* **Estratto**:
◆ ◆ ◆

PIÙ POTERI AI PATRIARCHI Una seconda serie di proposte ha riguardato la cura pastorale dei fedeli delle Chiese cattoliche del Medio Oriente emigrati all’estero, il ruolo dei patriarcati e il loro rapporto con la sede di Roma.
Di norma, i patriarchi e i vescovi hanno giurisdizione sui rispettivi territori, non sui fedeli emigrati in paesi lontani.
Ma in alcuni casi questi ultimi sono ormai più numerosi dei fedeli rimasti in patria.
E se lasciati senza cura, tendono ad abbandonare le tradizioni delle loro Chiese d’origine.
Parecchie voci, nel sinodo, hanno quindi chiesto di dare autorità ai patriarchi e ai vescovi sull’intero gregge dei loro fedeli, dovunque essi siano, in patria e all’estero.
Assieme a questa richiesta, alcuni hanno anche rivendicato la libertà di inviare dei sacerdoti sposati per la cura pastorale dei fedeli orientali in diaspora.
In Occidente, infatti, dove il clero è celibe, non è consentita la presenza con incarichi pastorali di sacerdoti orientali sposati.
Ma aumentando il numero degli emigrati ed essendo il basso clero delle Chiese orientali quasi tutto sposato, è sempre più difficile per i patriarchi e i vescovi orientali trovare dei sacerdoti celibi da inviare all’estero per la cura dei loro fedeli.
Da cui la richiesta di far cadere il divieto.
Quanto al ruolo dei patriarcati, è affiorata più volte nel sinodo la richiesta di “restituire” loro l’autorità che avevano nei primi secoli della Chiesa, in rapporto al papa.
In particolare dando loro più autonomia nel nominare i vescovi del luogo.
E anche associandoli “ipso facto” al collegio che elegge il sommo pontefice, “senza la necessità di ricevere il titolo latino di cardinali”.
Insomma, assegnando al papa “una nuova forma di esercizio del primato ispirata alle forme ecclesiali del primo millennio”, con il ruolo dei patriarchi rafforzato.
Tutto questo anche al fine di avvicinare le posizioni della Chiesa cattolica a quelle delle Chiese ortodosse d’Oriente.

◆ ◆ ◆

* **Problema posto 1**: Inserisci in un CSV a due colonne, «input» e «output», le righe dell'elenco dalla riga con "Analyze this satellite" fino alla riga con "crop: (10, 446)" inclusa, con una riga per ogni testo e la relativa risposta, ciascuno in un unico campo tra virgolette e con gli a capo sostituiti da spazi. Lascia fuori le immagini.
L'estratto e l'elenco provengono da fonti diverse.

* **Dati grezzi**:
◆ ◆ ◆

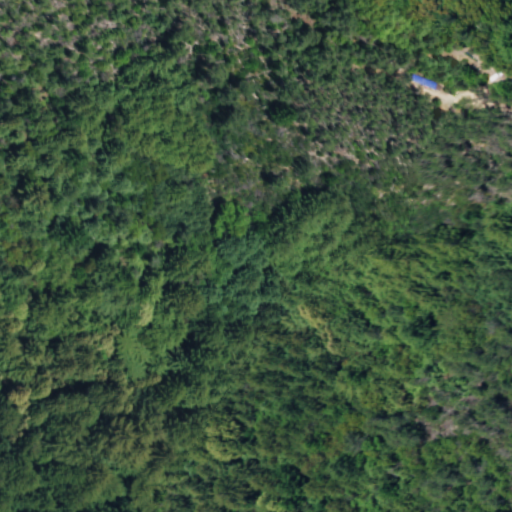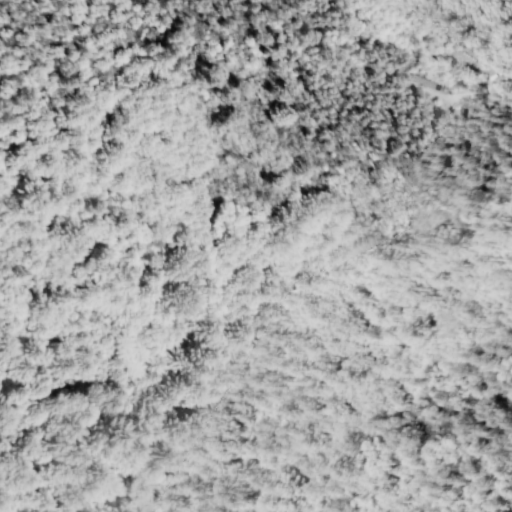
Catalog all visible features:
road: (454, 51)
road: (391, 72)
building: (429, 82)
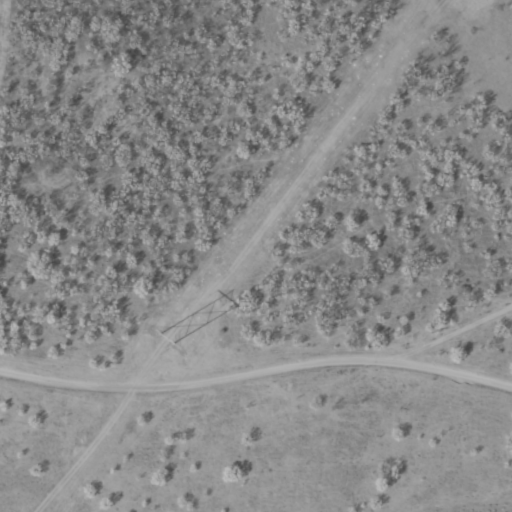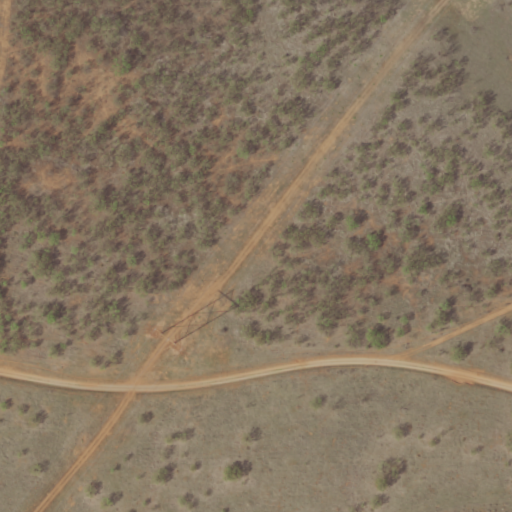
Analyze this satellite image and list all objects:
road: (257, 367)
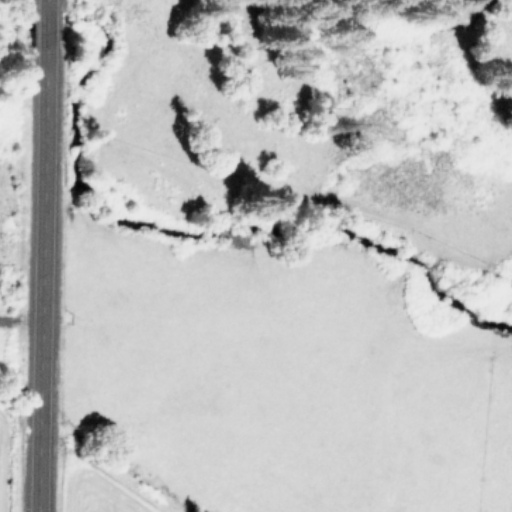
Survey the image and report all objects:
road: (45, 256)
crop: (263, 400)
crop: (10, 446)
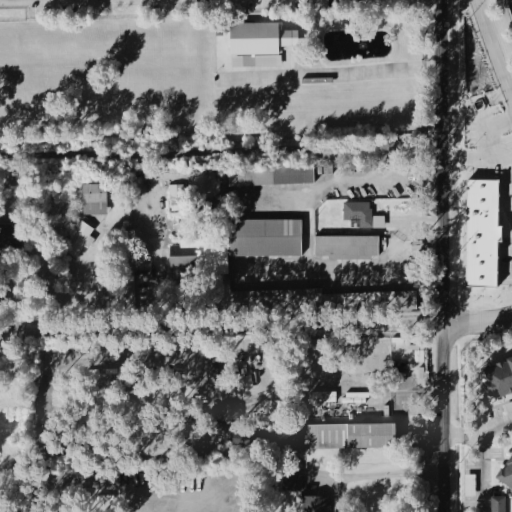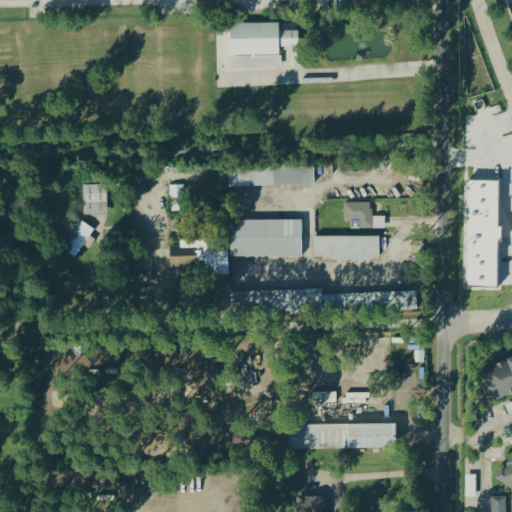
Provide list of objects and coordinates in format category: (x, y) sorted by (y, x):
road: (511, 2)
building: (261, 46)
road: (492, 48)
road: (337, 74)
road: (220, 152)
road: (502, 154)
road: (473, 159)
road: (510, 177)
building: (273, 178)
building: (177, 193)
building: (95, 201)
building: (363, 217)
building: (486, 236)
building: (268, 240)
building: (349, 249)
road: (442, 255)
building: (204, 257)
road: (366, 275)
building: (321, 304)
road: (478, 322)
road: (353, 324)
building: (499, 380)
building: (501, 380)
road: (404, 398)
road: (492, 428)
road: (454, 435)
building: (346, 437)
road: (301, 466)
road: (483, 469)
building: (508, 474)
building: (506, 475)
building: (313, 504)
building: (499, 504)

◆ ◆ ◆

* **Problema posto 2**: Riscrivi in forma più concisa il paragrafo dell'estratto che inizia con «PIÙ POTERI AI PATRIARCHI», mantenendone i fatti principali.

* **Risultato esercizio 1**:
input,output
"Analyze this satellite image and list all objects:","road: (257, 367)"
"Survey the image and report all objects:","road: (45, 256) crop: (263, 400) crop: (10, 446)"

* **Risultato esercizio 2**:
Una seconda serie di proposte del sinodo ha riguardato tre temi: la cura pastorale dei fedeli delle Chiese cattoliche mediorientali emigrati all'estero, il ruolo dei patriarcati e il loro rapporto con Roma.

Di norma patriarchi e vescovi hanno giurisdizione solo sui propri territori. In alcuni casi, però, gli emigrati superano ormai i fedeli rimasti in patria e, se lasciati senza cura, tendono ad abbandonare le tradizioni d'origine. Molti hanno quindi chiesto di estendere l'autorità di patriarchi e vescovi a tutti i loro fedeli, in patria e all'estero.

Alcuni hanno chiesto anche la libertà di inviare sacerdoti sposati nella diaspora. In Occidente non è consentito, ma il basso clero orientale è quasi tutto sposato e trovare sacerdoti celibi è sempre più difficile.

Quanto ai patriarcati, si è chiesto di restituire loro l'autorità dei primi secoli rispetto al papa. Ciò significherebbe più autonomia nella nomina dei vescovi locali e l'ingresso «ipso facto» nel collegio che elegge il pontefice, senza il titolo latino di cardinali. Il primato papale sarebbe esercitato in una forma ispirata al primo millennio. Lo scopo è anche avvicinare la Chiesa cattolica alle Chiese ortodosse d'Oriente.